Wireless electrotoxicity – data in, still being ignored

DR. WEEKS COMMENT:  Are you using WIFI or other  wireless technology to read this email?  Is that a DECT phone on your desk (or worse: beside your bed?)

Are you exposed to “secondhand wireless”? (see Do you mind if I WIFI?“)

A new paper published in the prestigeous health journal Pathophysiology discusses the strong evidence of serious health effects at levels far below the current safety standards and recommends new lower interim safety standards.  Read it and electriclear your space!

Pathophysiology
Volume 16, Issues 2-3, August 2009, Pages 233-246

Electromagnetic Fields (EMF) Special Issue

Public health implications of wireless technologies

By Cindy Sage and David O. Carpenterb

Sage Associates, 1396 Danielson Road, Santa Barbara, CA 93108, USA
Institute for Health and the Environment, University at Albany, Rensselaer, NY, USA

Received 18 January 2008;
accepted 30 January 2009.
Available online 14 March 2009.

Abstract

Global exposures to emerging wireless technologies from applications including mobile phones, cordless phones, DECT phones, WI-FI, WLAN, WiMAX, wireless internet, baby monitors, and others may present serious public health consequences. Evidence supporting a public health risk is documented in the BioInitiative Report. New, biologically based public exposure standards for chronic exposure to low-intensity exposures are warranted. Existing safety standards are obsolete because they are based solely on thermal effects from acute exposures. ‘

The rapidly expanding development of new wireless technologies and the long latency for the development of such serious diseases as brain cancers means that failure to take immediate action to reduce risks may result in an epidemic of potentially fatal diseases in the future.

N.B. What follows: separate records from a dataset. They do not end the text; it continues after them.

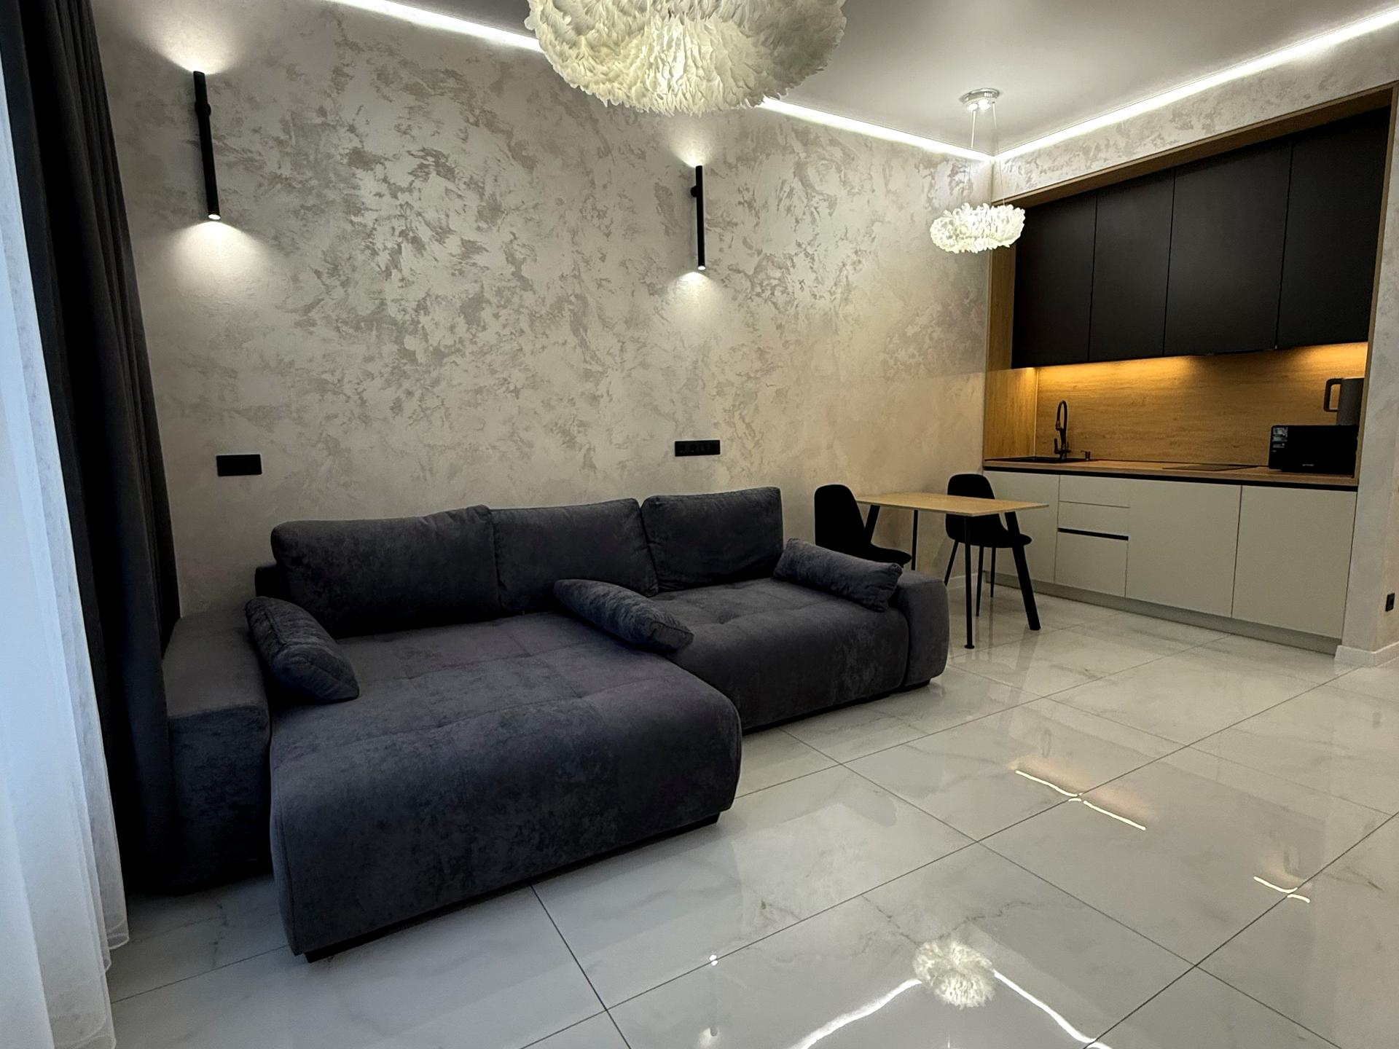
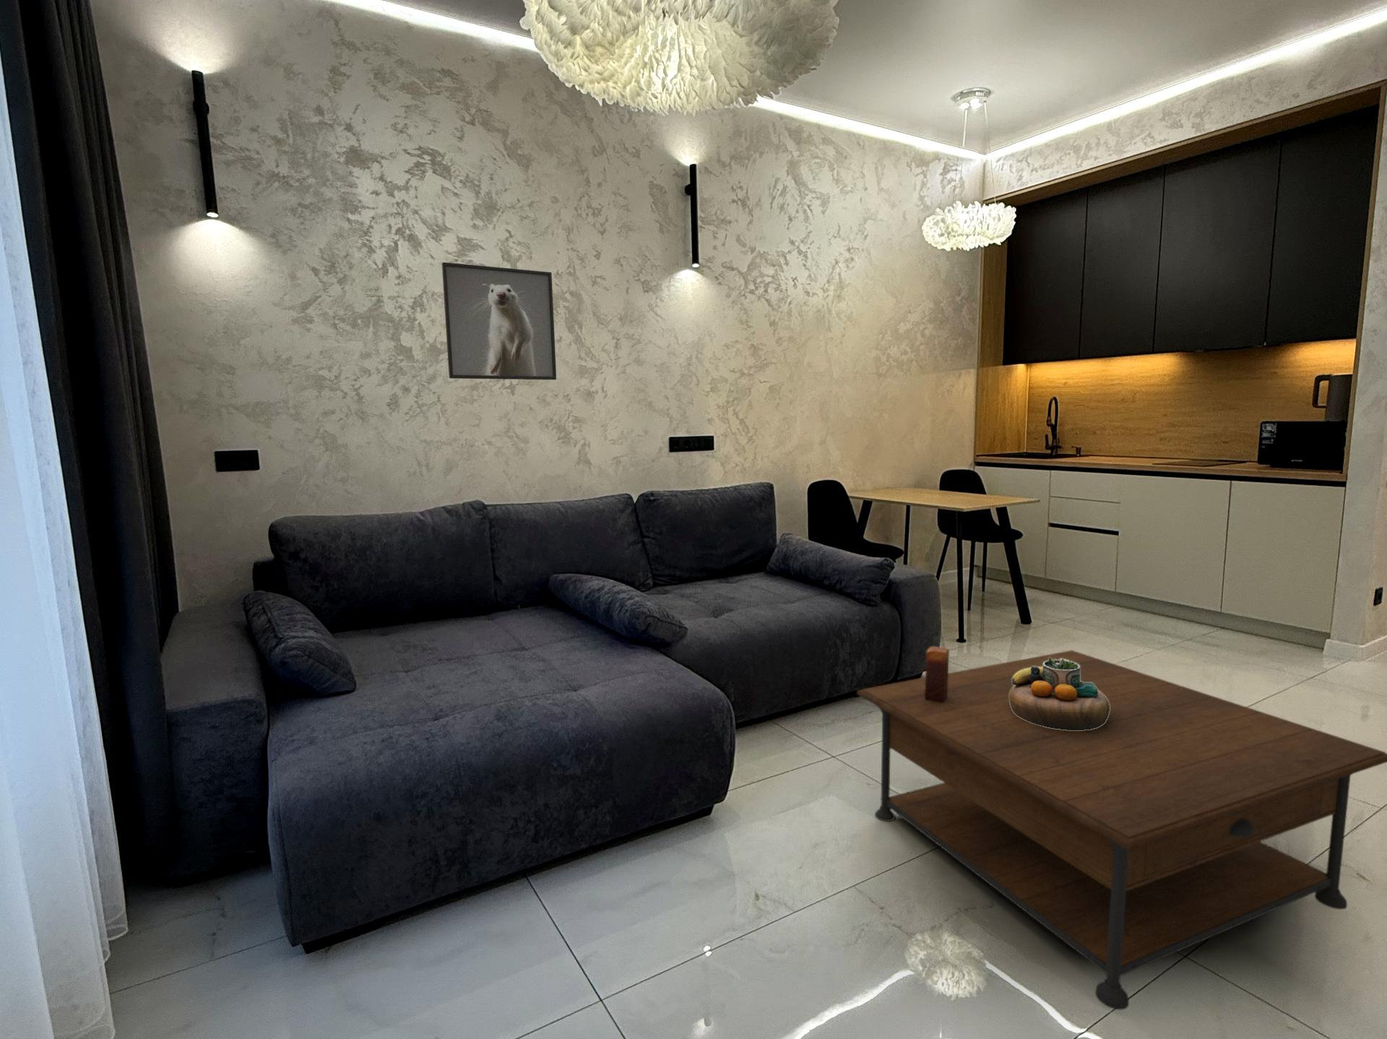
+ coffee table [856,649,1387,1011]
+ decorative bowl [1009,657,1110,730]
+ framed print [441,261,557,380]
+ candle [925,646,950,703]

Regardless of whether or not the associations are causal, the strengths of the associations are sufficiently strong that in the opinion of the authors, taking action to reduce exposures is imperative, especially for the fetus and children.

Such action is fully compatible with the precautionary principle, as enunciated by the Rio Declaration, the European Constitution Principle on Health (Section 3.1) and the European Union Treaties Article 174.